Already, the law has dramatically increased the likelihood that the Aurora Solar Project, a planned cluster of about two dozen solar arrays in the state’s eastern half, will be built. SimpleRay doesn’t typically sell to utilities—it prefers small and medium-sized commercial and residential contractors, although it will soon contribute to a one-megawatt array in the area—but the increased demand that accompanies large-scale utility projects is sure to reduce panel costs and render the technology competitive with fossil fuels.

“A solar system works like a furnace,” says Stenrick. “You don’t need to replace it every five years.

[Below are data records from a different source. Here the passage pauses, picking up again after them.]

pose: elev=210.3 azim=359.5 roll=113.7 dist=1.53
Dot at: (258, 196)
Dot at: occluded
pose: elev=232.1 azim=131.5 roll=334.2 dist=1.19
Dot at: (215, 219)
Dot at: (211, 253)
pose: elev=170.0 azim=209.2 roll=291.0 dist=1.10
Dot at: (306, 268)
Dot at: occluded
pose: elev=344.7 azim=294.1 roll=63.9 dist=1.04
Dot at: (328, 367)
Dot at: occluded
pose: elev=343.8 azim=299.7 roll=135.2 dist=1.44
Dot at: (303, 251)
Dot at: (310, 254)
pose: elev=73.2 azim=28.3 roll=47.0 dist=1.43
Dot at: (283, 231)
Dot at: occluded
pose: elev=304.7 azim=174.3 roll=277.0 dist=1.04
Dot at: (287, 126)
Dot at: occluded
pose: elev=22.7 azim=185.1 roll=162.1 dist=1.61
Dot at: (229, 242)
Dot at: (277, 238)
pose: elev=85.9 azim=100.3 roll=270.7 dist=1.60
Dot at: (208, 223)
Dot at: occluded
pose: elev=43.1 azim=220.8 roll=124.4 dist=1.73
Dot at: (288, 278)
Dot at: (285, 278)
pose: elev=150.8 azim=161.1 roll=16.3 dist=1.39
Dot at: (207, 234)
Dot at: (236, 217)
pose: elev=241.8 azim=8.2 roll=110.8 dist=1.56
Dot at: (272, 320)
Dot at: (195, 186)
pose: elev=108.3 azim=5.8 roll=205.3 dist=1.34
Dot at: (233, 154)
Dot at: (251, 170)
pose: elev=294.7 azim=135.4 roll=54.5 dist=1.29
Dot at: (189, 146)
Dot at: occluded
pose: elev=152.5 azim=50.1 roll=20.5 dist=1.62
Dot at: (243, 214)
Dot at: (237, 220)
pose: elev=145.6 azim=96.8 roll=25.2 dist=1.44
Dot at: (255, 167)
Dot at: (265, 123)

Instead, you’re basically prepaying for your power over the 20-plus-year lifespan of your system.” Thanks to industry-standard warranties that guarantee efficiencies of at least 80 percent over a 25-year span, this leads to dramatic long-term savings.

Even in Minnesota, with its short winter days and frequent cloud cover?

Yes, says Stenrick, noting that Minnesota gets more sun than many solar-friendly East Coast states—and far more than Germany, the world’s reigning solar energy leader. “On average, Germany gets about as much sunlight as Seattle,” he says, “and look at what they’re doing over there.”

Stenrick doesn’t minimize the obvious environmental benefits of solar power—“It’s better than blowing up a mountaintop for coal,” he half-jokes—but he’s more interested in touting the cost side of the equation. In California, solar power is already cost-competitive with fossil fuels, and the Omnibus Energy Bill suggests that Minnesota isn’t far behind. Eventually, Stenrick believes, the tax credits and rebates that currently support the U.S. solar industry will be obsolete.

“The whole idea of where you get your power from [will] totally change by 2030,” says Stenrick. “We hope to ride that wave.”